Answer these questions using the text below about American's 707 order:
(a) By how many inches did Smith ask Allen to widen the 707?
(b) What economy seating arrangement would the extra width allow?
(c) How many 707s did Smith order, and what were they designated?

## TEXT EXTRACT

--- --- ---

Now American’s C. R. Smith was in a corner. The train was leaving the station (or the plane the airport), and he hadn’t bought a ticket. He liked being bigger, but he liked being first (domestically) even more. Not wanting to seem like a United copycat, Smith went to Bill Allen with his own gambit: I’ll buy your 707 if you make it four inches wider. That would make it one inch larger than the DC-8. Like football, jets were a game of inches. Those four inches would enable the 707 to go from its present three-two economy-seat configuration to six abreast, three by three. Although Allen wouldn’t budge for Trippe, he changed his no-changes tune and jumped for Smith, giving him a new plane with those extra inches. Smith made it worth his while by ordering thirty 707s, which were designated “Astrojets.”

--- --- ---

## STORED DATA
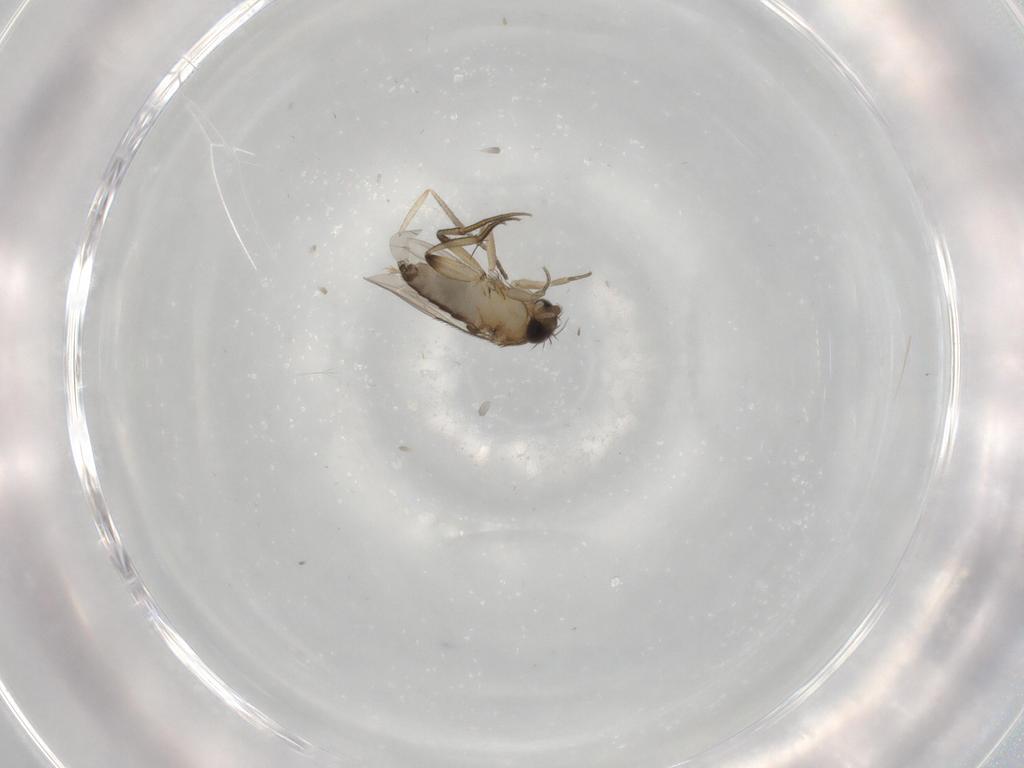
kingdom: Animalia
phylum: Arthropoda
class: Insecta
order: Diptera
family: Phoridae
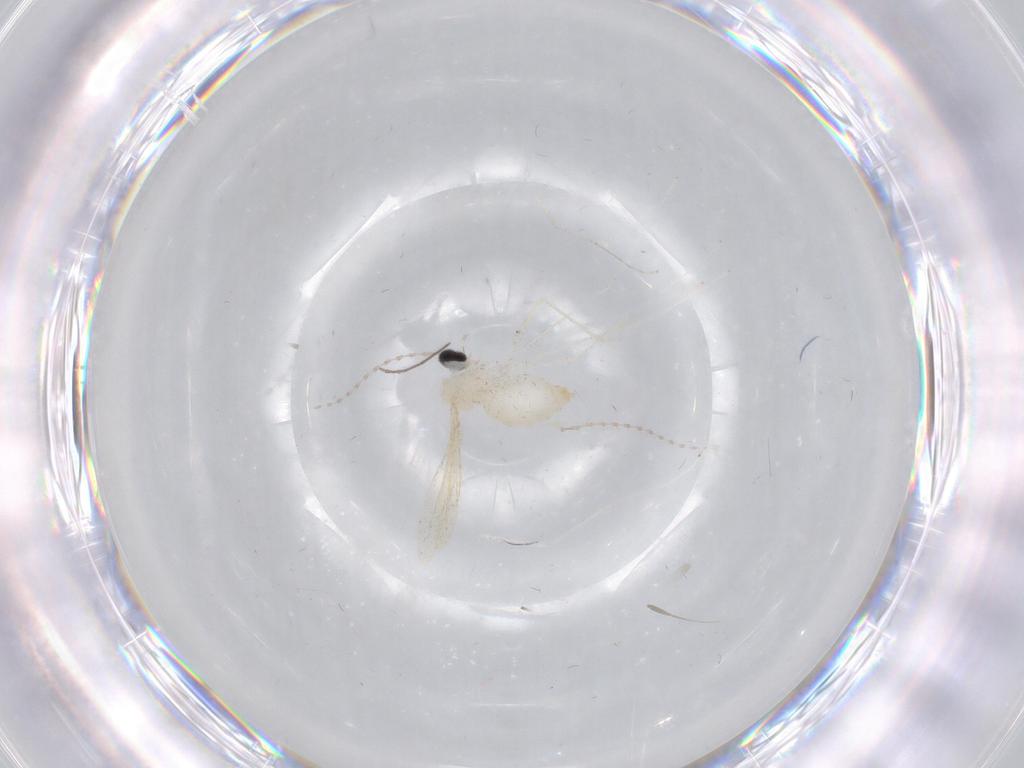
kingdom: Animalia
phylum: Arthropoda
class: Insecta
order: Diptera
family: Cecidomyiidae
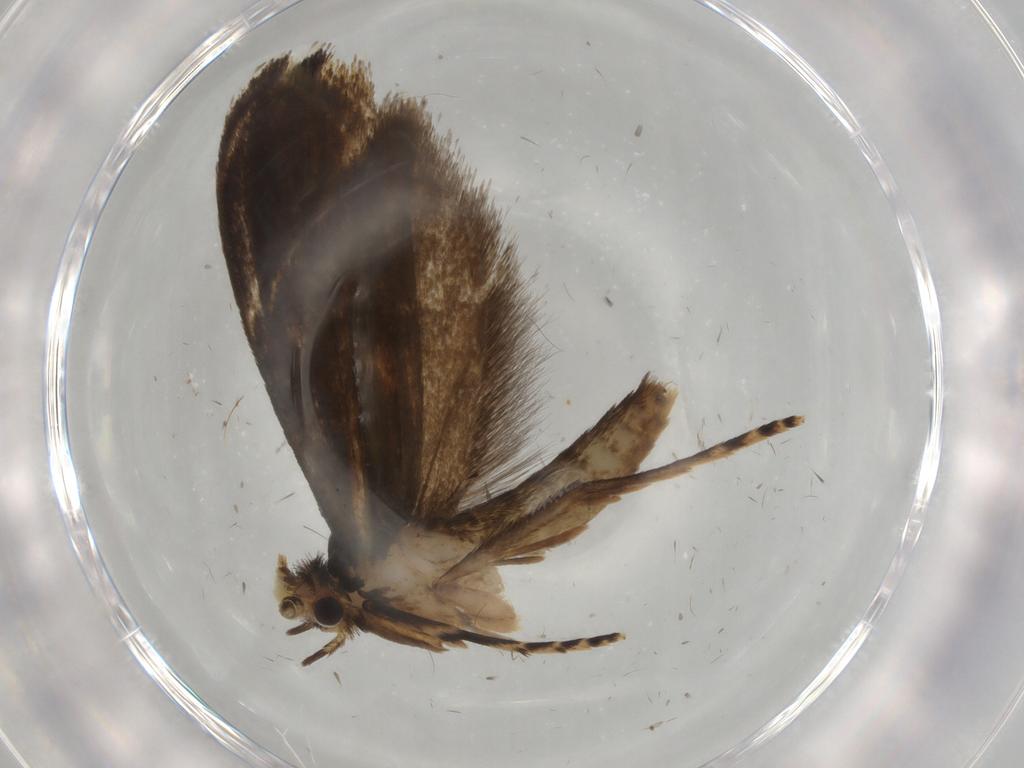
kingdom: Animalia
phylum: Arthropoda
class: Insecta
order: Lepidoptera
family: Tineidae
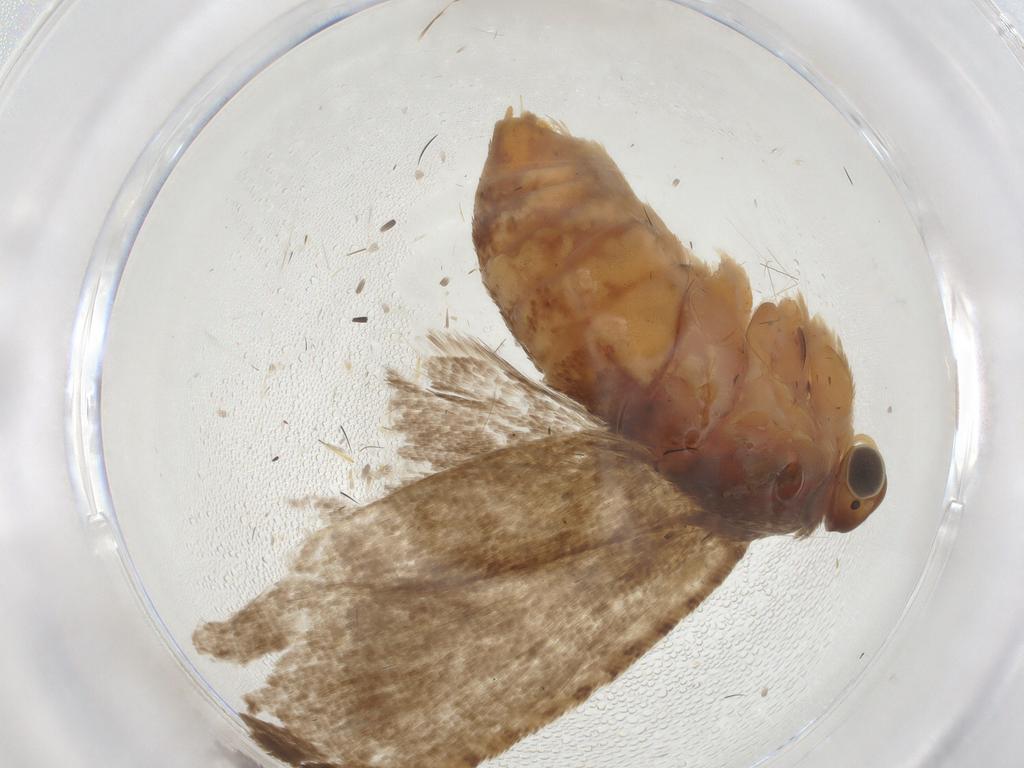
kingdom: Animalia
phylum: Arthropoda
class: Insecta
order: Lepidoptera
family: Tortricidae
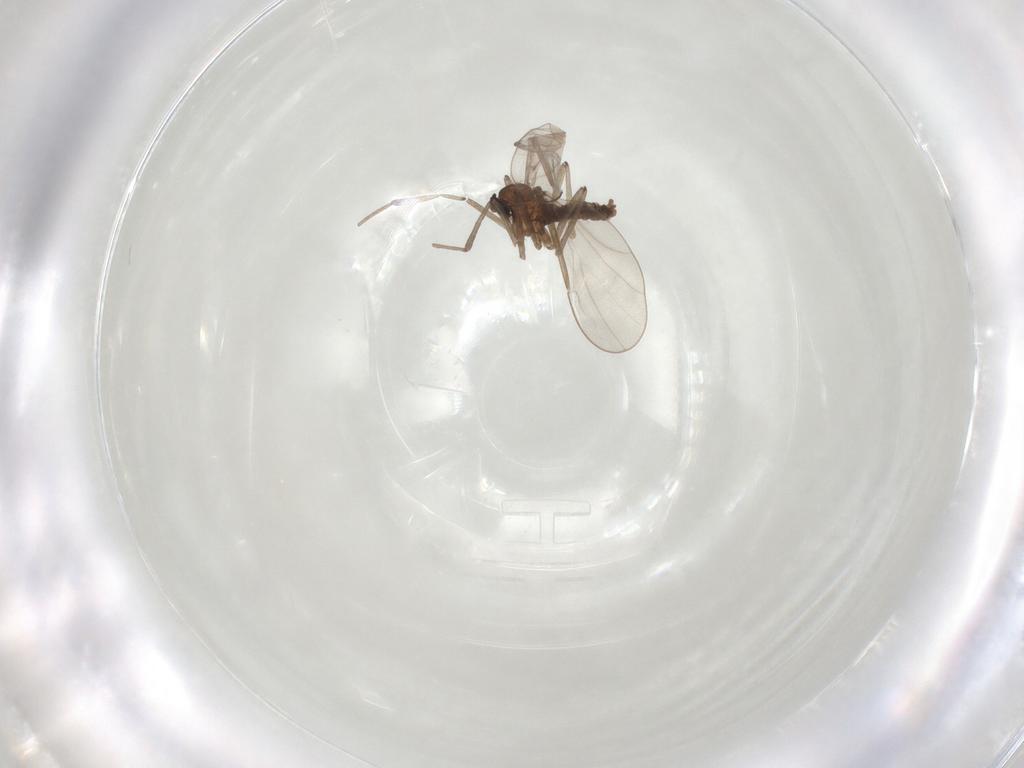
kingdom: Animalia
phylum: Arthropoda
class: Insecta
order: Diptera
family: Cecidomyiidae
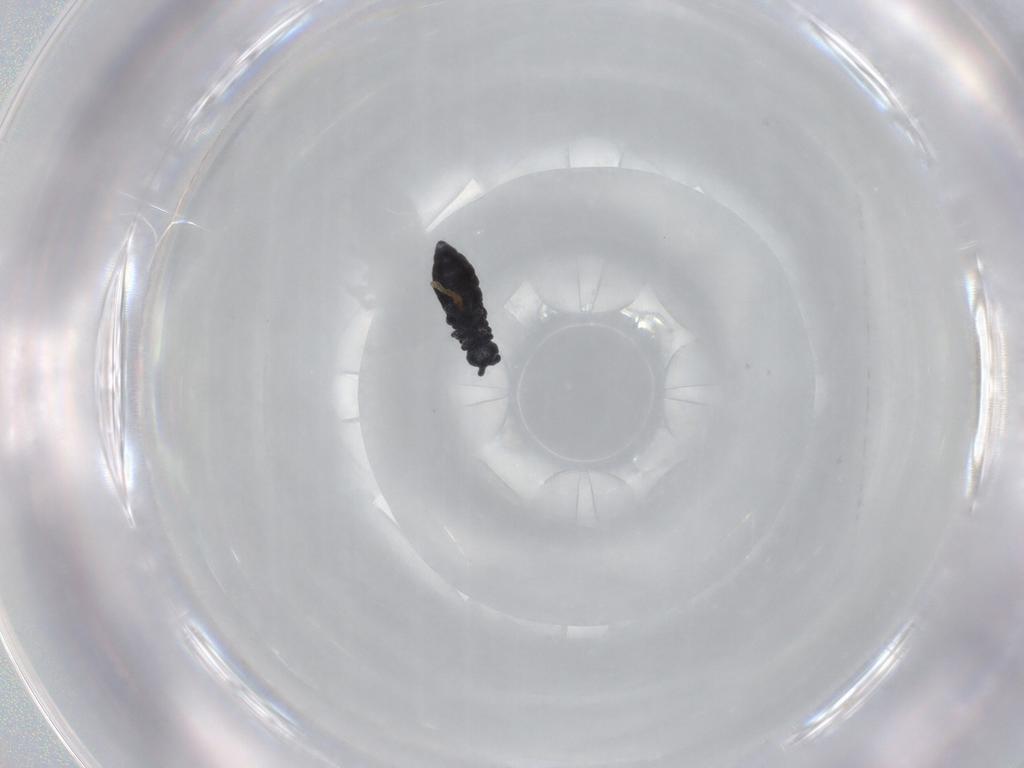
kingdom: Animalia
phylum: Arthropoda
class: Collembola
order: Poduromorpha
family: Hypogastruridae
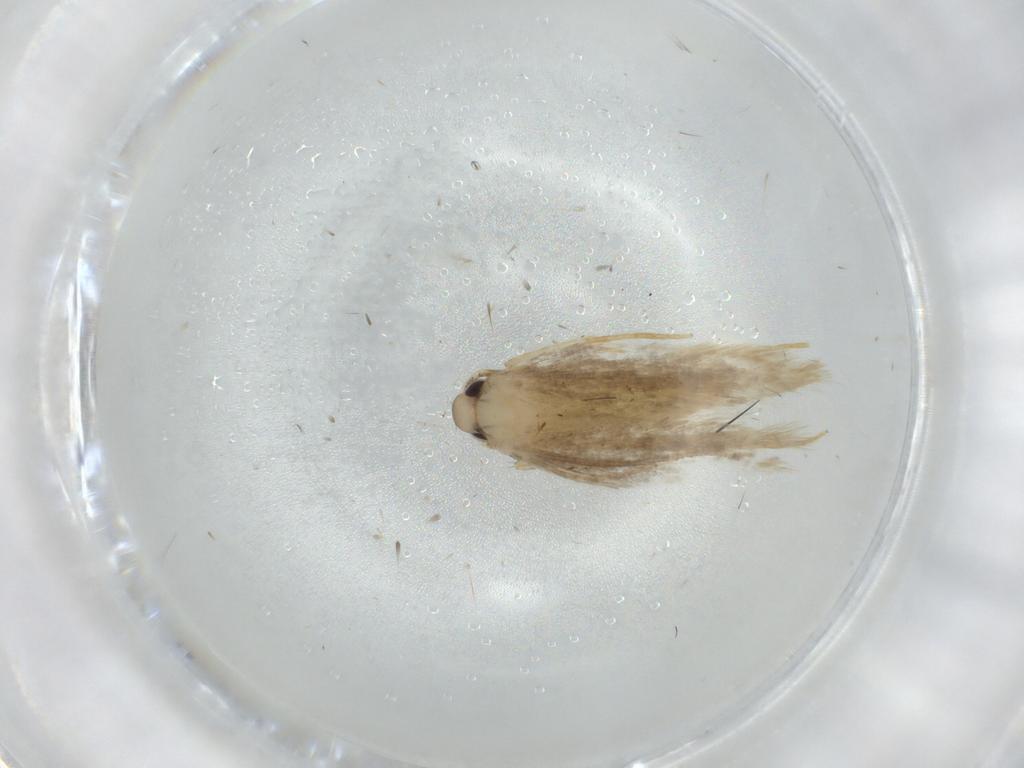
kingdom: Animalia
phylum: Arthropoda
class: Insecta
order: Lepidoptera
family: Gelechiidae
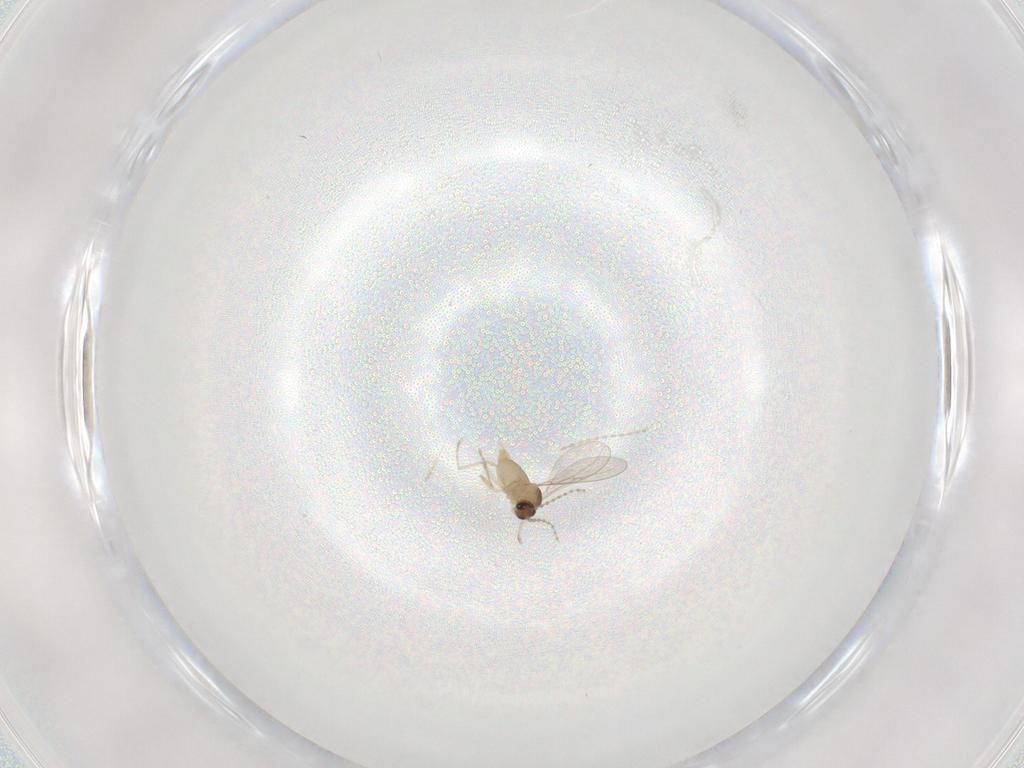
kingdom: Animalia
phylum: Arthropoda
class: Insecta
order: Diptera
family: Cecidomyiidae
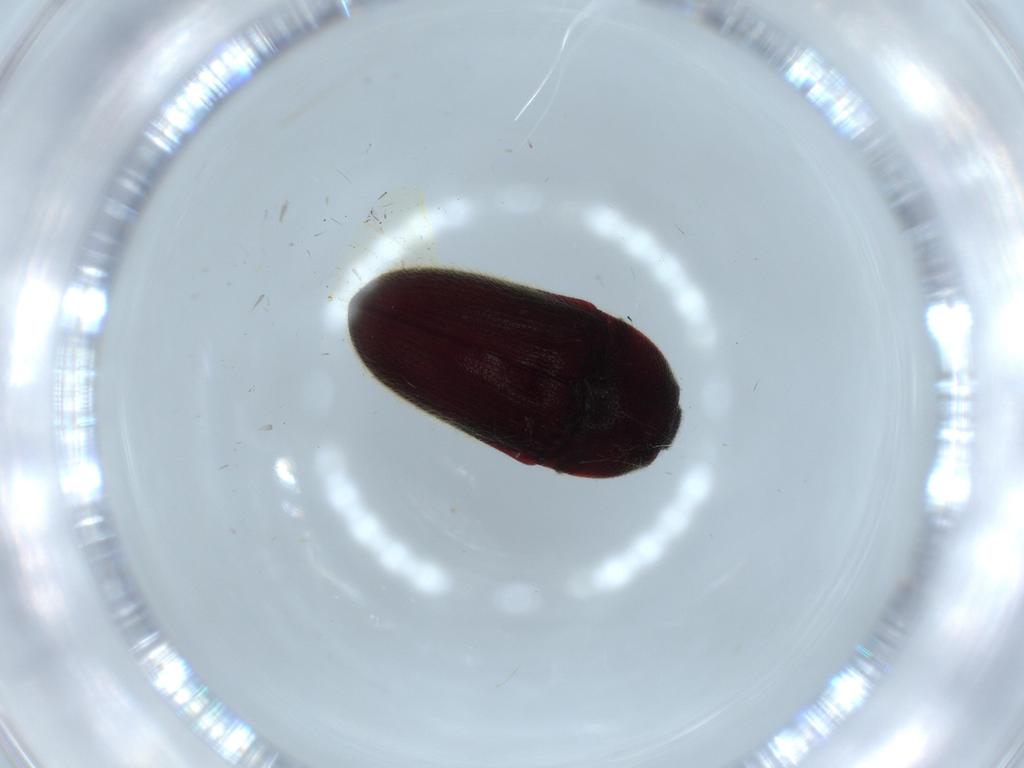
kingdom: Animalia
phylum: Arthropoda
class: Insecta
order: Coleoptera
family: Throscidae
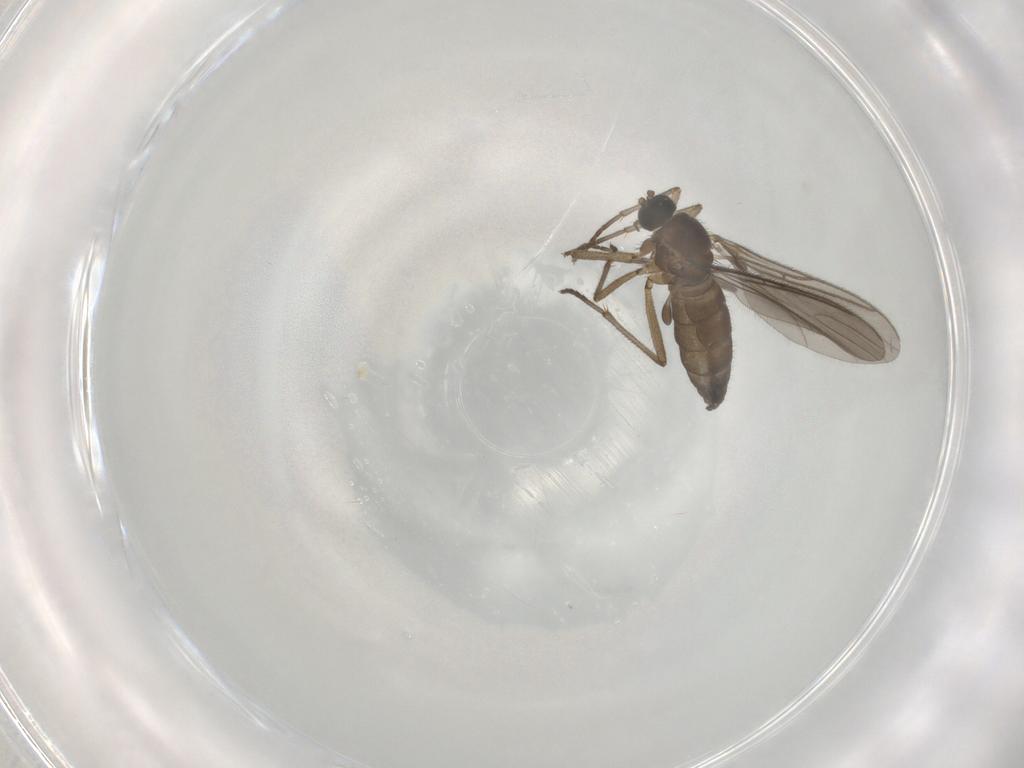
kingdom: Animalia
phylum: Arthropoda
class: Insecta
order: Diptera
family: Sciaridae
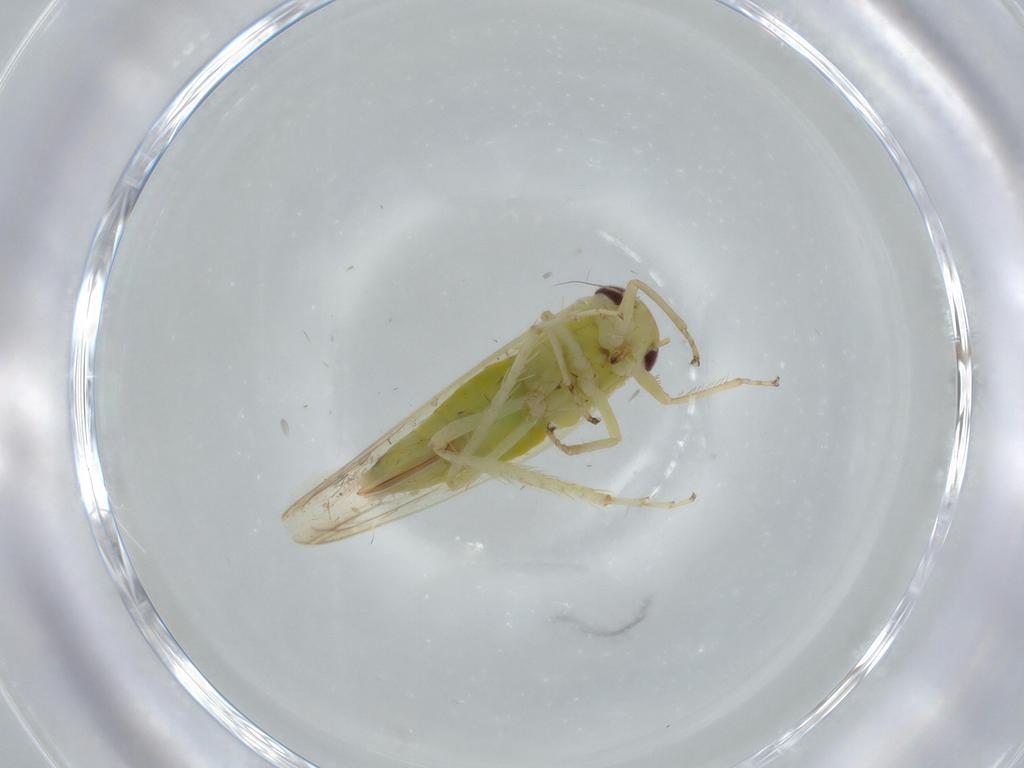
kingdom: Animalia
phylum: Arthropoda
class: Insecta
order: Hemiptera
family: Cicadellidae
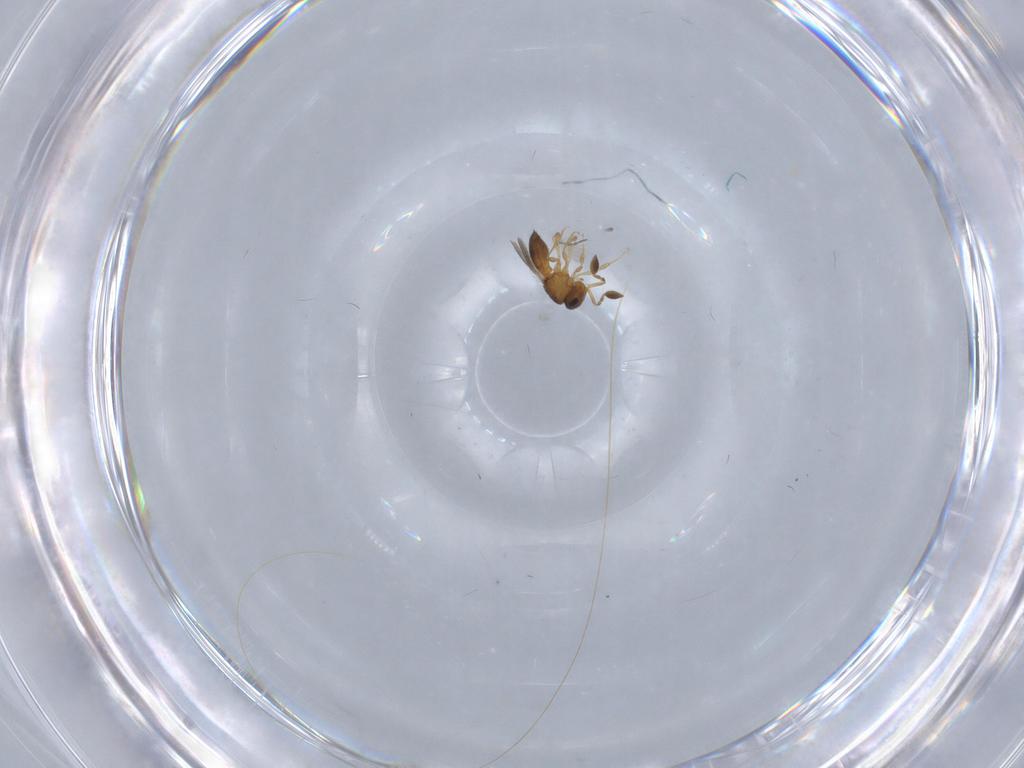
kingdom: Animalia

--- --- ---

## EXERCISE SOLUTION
(a) Four inches.
(b) Six abreast, three by three.
(c) Thirty, designated "Astrojets."